Exercise goal:
Pick out all lines of the entries that include the word "катализатора" and copy them.

Records contained in a dataset:
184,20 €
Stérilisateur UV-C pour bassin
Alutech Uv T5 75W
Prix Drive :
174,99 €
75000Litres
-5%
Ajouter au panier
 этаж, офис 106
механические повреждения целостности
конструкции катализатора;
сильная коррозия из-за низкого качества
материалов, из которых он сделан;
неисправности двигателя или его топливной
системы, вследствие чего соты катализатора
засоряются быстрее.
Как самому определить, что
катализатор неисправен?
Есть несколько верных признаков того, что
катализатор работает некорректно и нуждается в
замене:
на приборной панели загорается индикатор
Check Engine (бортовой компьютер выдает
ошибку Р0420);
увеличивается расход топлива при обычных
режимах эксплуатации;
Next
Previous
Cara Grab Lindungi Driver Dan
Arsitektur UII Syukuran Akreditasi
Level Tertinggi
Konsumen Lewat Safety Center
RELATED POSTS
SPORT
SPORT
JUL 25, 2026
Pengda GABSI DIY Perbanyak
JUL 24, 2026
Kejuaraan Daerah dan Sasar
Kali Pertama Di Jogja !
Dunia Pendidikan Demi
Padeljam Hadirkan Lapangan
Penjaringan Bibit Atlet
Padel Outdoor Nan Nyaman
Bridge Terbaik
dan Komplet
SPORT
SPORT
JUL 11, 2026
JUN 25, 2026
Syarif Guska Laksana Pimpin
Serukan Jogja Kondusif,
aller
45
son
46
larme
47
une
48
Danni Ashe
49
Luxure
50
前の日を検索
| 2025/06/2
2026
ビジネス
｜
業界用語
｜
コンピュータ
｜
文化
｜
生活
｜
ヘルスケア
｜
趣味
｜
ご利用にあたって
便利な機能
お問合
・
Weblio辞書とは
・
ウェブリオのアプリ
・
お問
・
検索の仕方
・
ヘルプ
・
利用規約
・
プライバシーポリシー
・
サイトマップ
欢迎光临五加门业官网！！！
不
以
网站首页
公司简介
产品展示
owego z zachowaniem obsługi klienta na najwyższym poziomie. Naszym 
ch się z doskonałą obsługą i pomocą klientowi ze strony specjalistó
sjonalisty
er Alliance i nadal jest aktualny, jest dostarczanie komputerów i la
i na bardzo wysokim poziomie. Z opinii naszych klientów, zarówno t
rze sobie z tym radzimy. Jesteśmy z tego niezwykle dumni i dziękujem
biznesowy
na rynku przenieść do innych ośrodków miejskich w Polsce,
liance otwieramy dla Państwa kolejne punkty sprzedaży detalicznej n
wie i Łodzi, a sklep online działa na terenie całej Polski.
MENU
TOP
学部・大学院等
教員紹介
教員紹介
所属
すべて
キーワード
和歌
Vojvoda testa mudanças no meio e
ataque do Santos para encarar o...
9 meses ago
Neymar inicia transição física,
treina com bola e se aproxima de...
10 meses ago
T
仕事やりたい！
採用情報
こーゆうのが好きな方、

Output for this exercise:
конструкции катализатора;
системы, вследствие чего соты катализатора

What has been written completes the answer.